In the course of 2014, the BJP quietly pensioned off its founding generation, the 75 and 80-somethings. Modi, Rajnath Singh, Arun Jaitley and Sushma Swaraj – the core of the Union cabinet – are in their early 60s. They’re good for the next decade and will lead the party in the 2019 election. With luck, they could win a second term.
What of 2024? A new generation — BJP 3.0 — will need to be battle-ready by then. In the coming decade, a new corps of party functionaries and managers, state-level leaders and national faces, younger politicians in their mid-30s and early 40s, will need to be found, groomed and promoted.
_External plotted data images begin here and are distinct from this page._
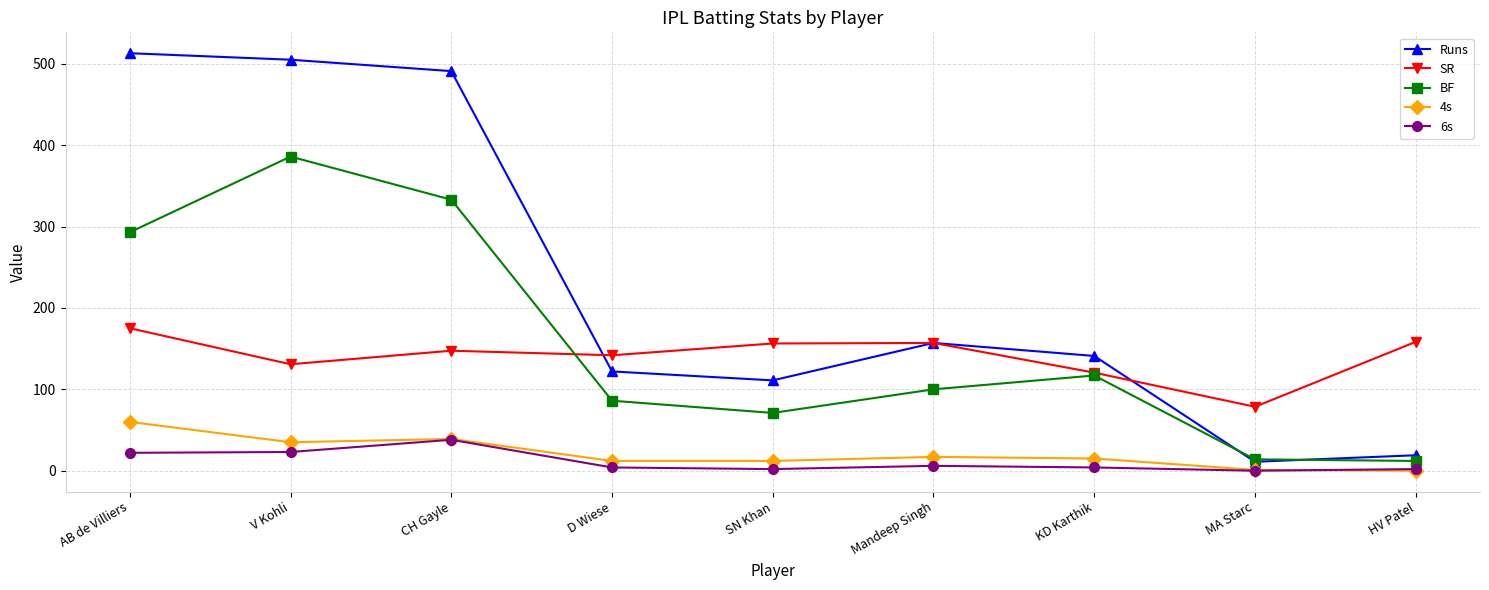

True or false: BF has a value of 27.0 at SN Khan.

False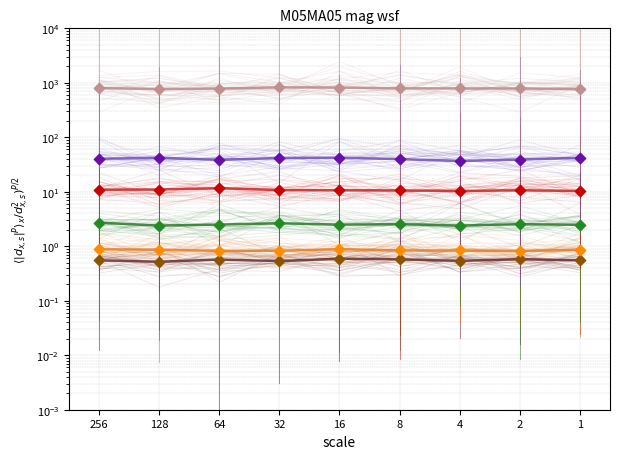

What is the total value across all series at 4?

839.2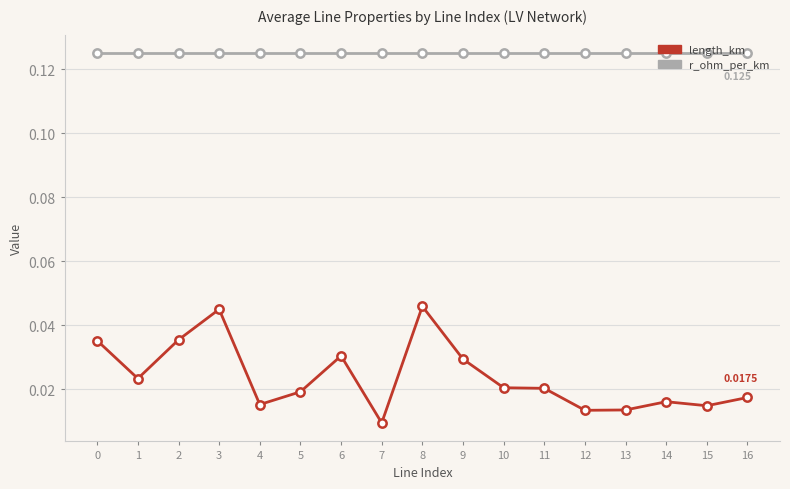

Which series has the largest total across all categories?

r_ohm_per_km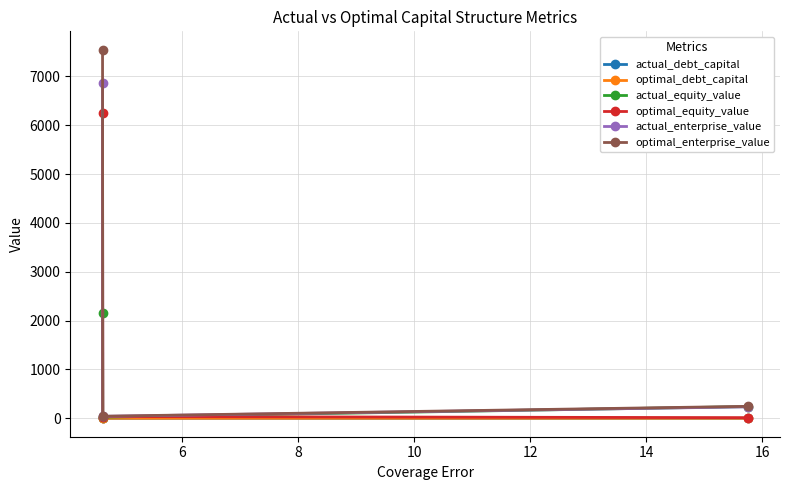

What is the difference between the maximum and minimum values in the optimal_equity_value series?

6237.2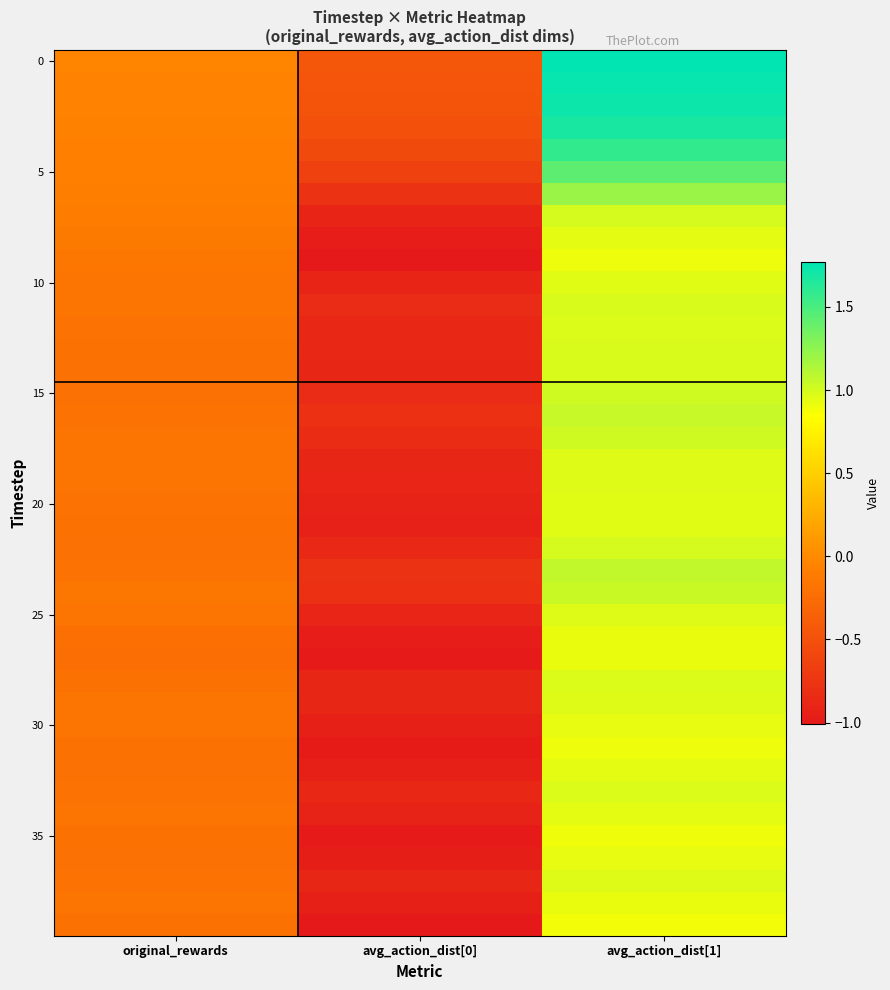

Between original_rewards and avg_action_dist[1], which is larger?

avg_action_dist[1]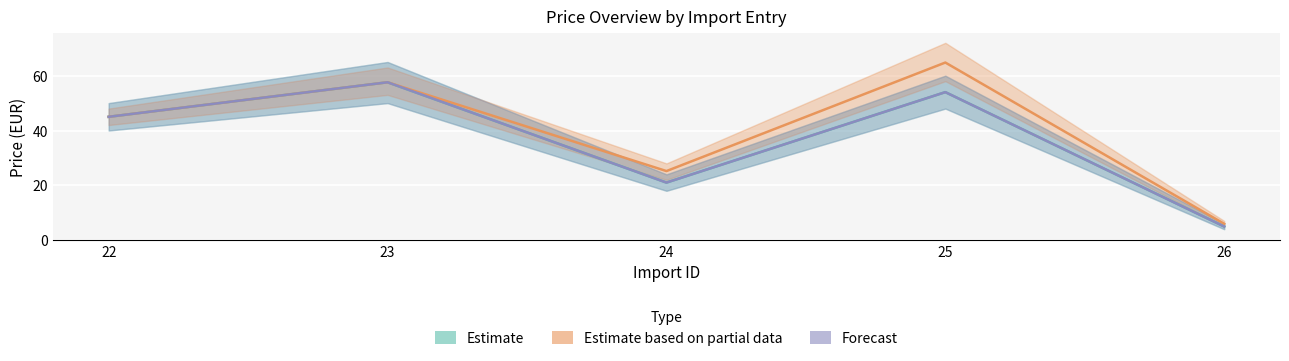

What is the minimum value shown in the chart?

5.0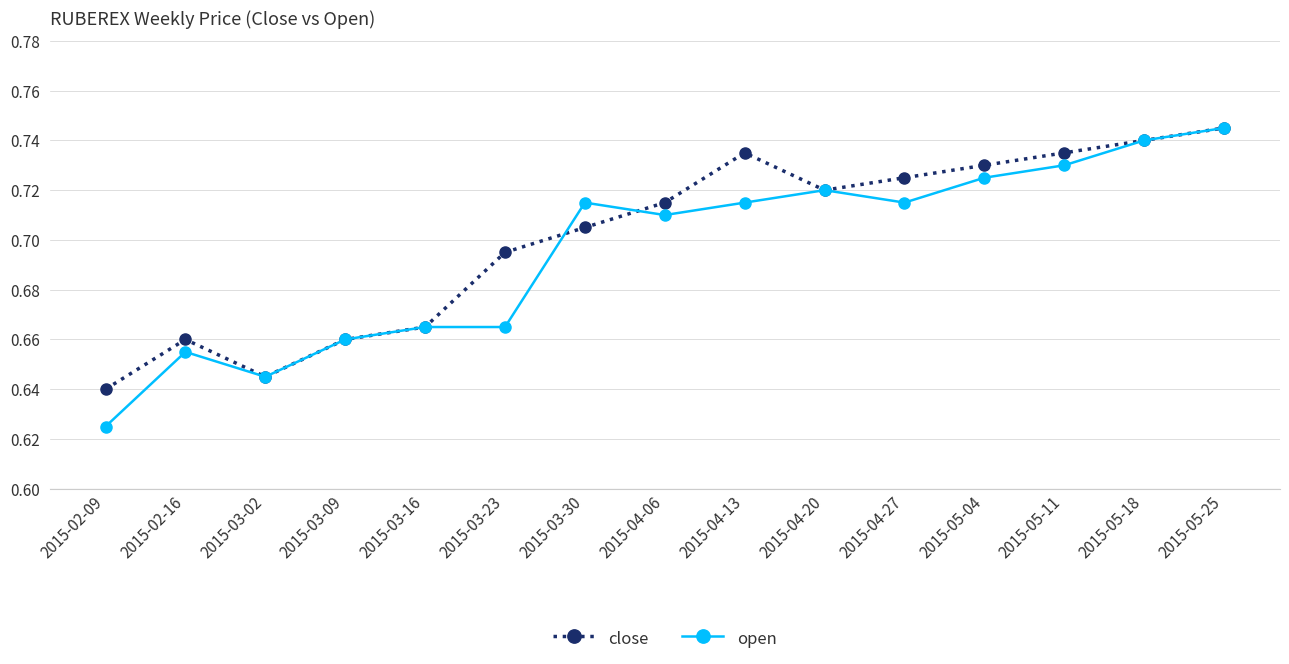

Which series has the largest range (max minus min)?

open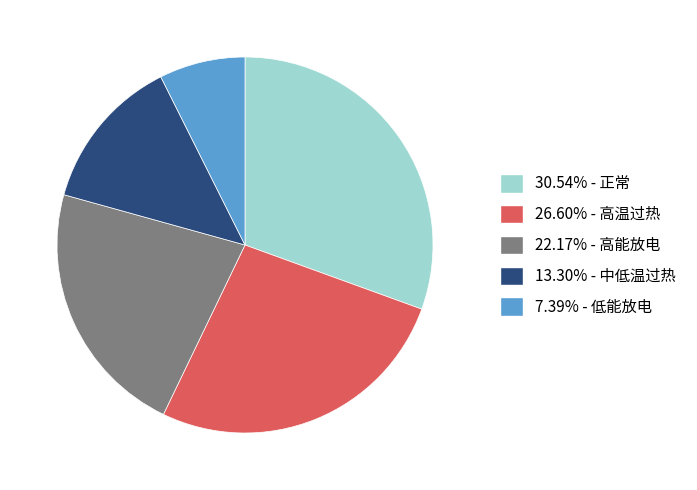

What is the ratio of the value at 7.39% - 低能放电 to the value at 26.60% - 高温过热?

0.3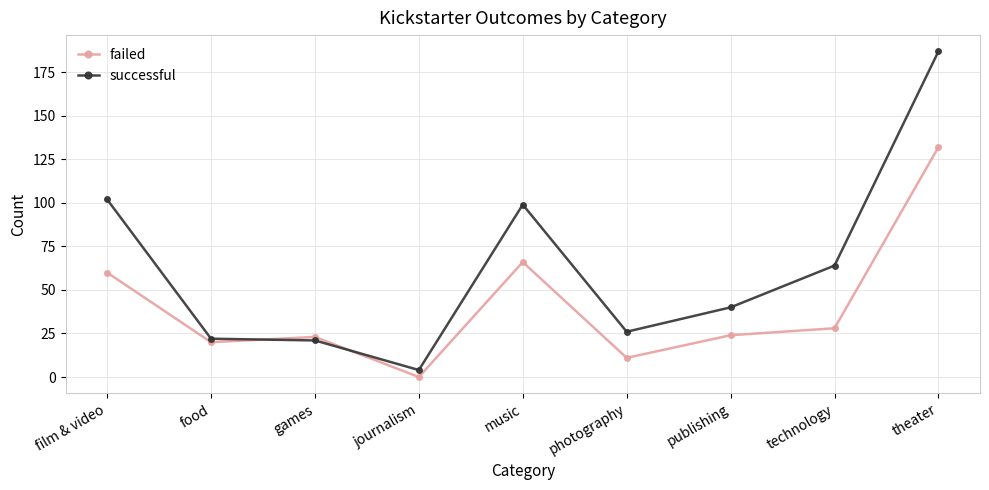

What is the maximum value for failed?

132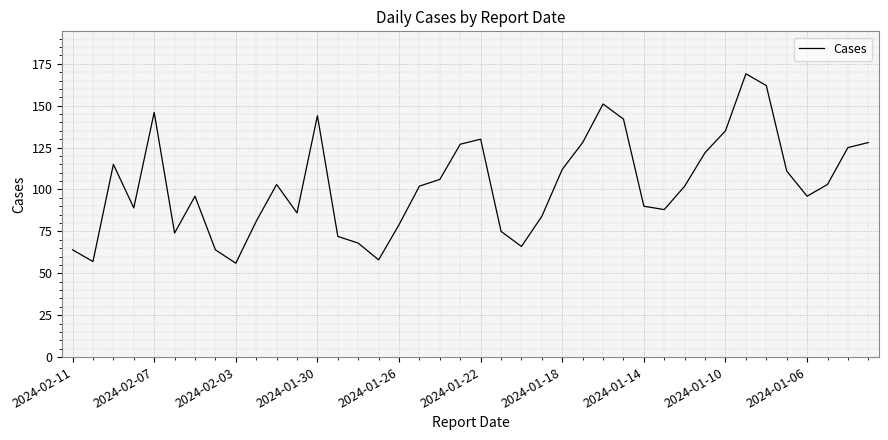

What is the smallest value displayed?

56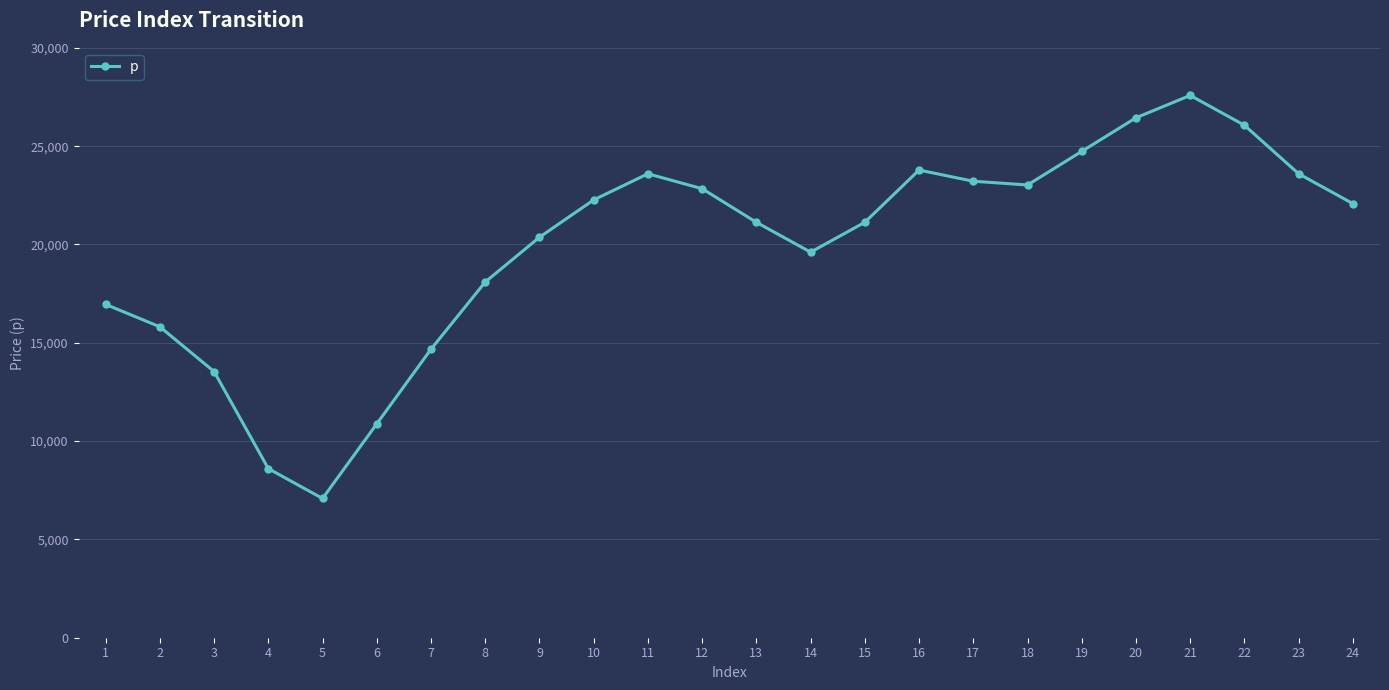

Does the chart have visible grid lines?

Yes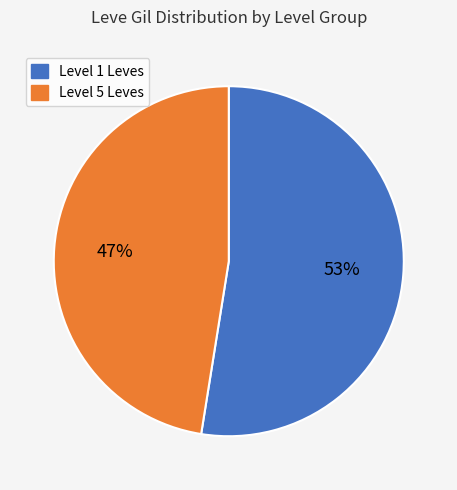

To the nearest percent, what is the average slice percentage?

50%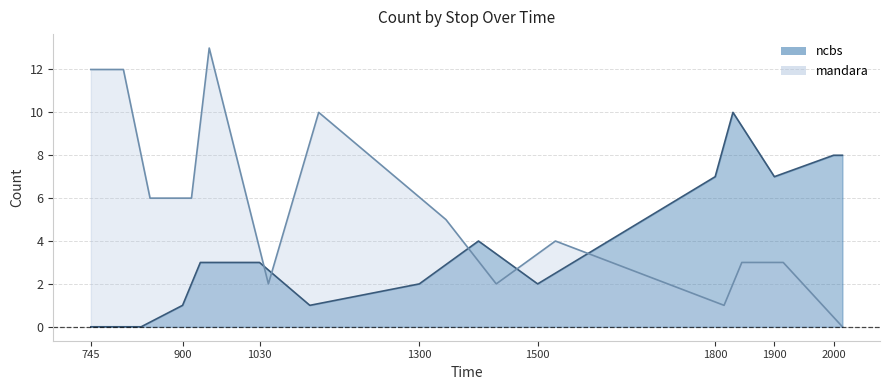

Which has a higher value, 830 or 945?

945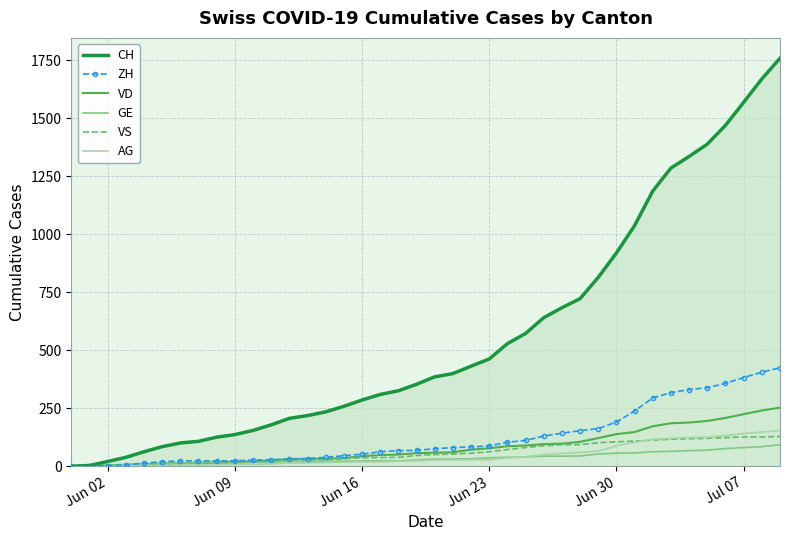

What is the highest value of the AG series?

153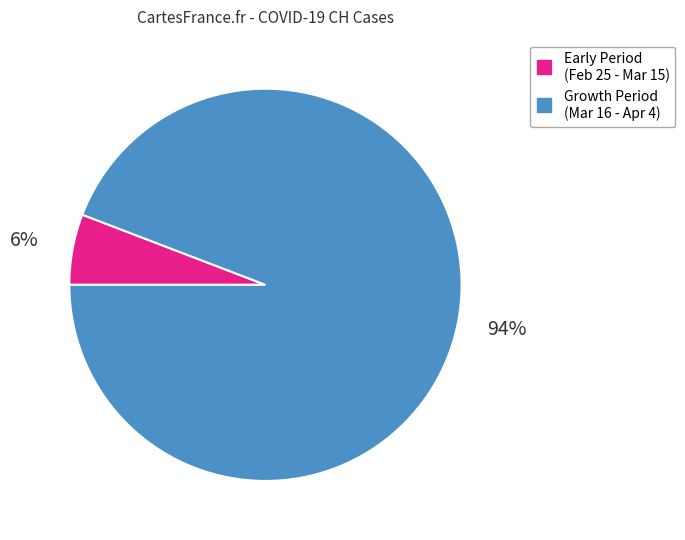

Does any single category account for the majority?

Yes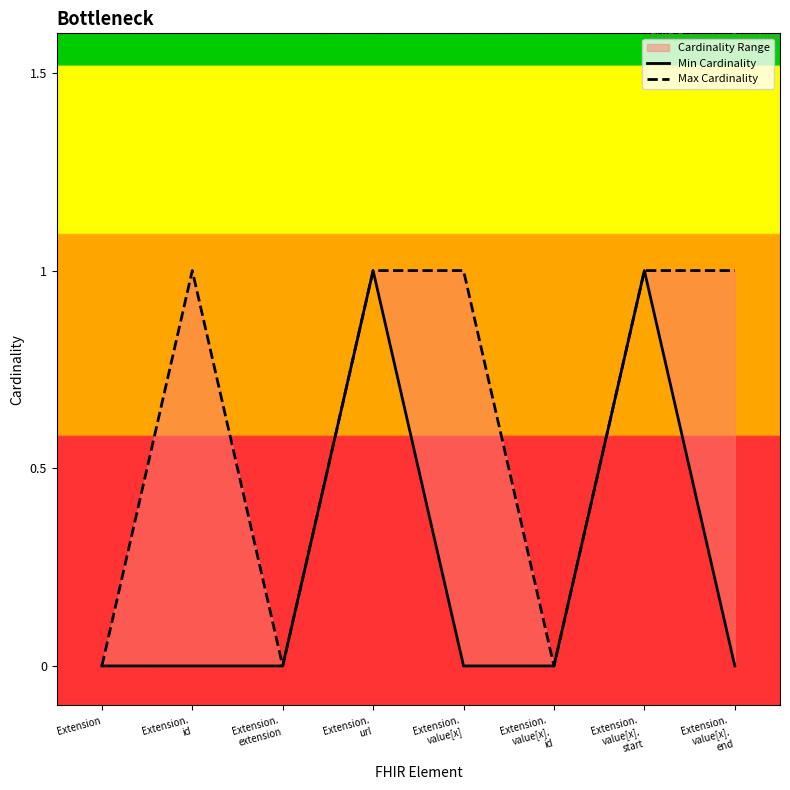

How many values in Min Cardinality are above zero?

2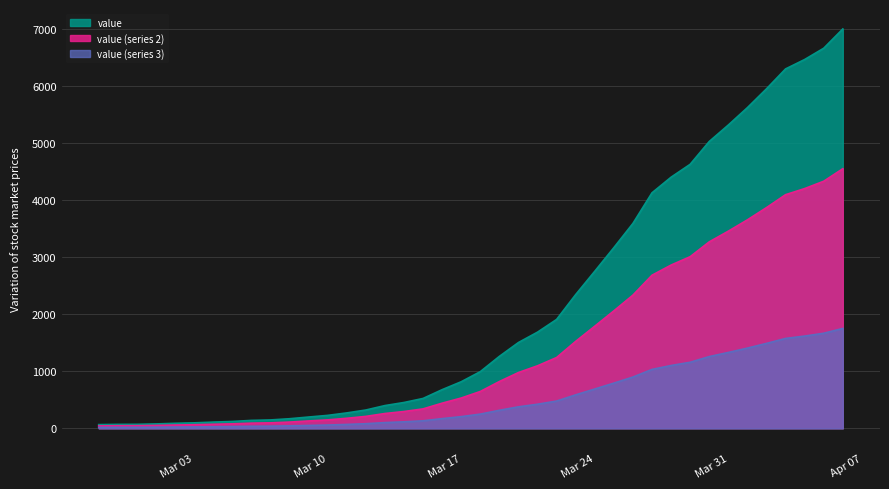

Which series has the widest spread of values?

value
By anointing a 50-year-old as its president and giving him this job of talent spotting and nurturing, the BJP has indicated it is aware of its responsibility.
The sterling work LK Advani did in the late 1980s and early 1990s, when he mentored a whole generation of BJP leaders — the ones who’re running the government today — has now been institutionalised by Modi. In a sense, Shah is its institutional face. If one interprets Shah’s mandate, and Modi’s resolve, in these terms — rather than just as a matter of a few state elections here and there — one gets an indication of the shift in the BJP. Encapsulated in the stories of those two men from Gujarat, that is the true political phenomenon of 2014.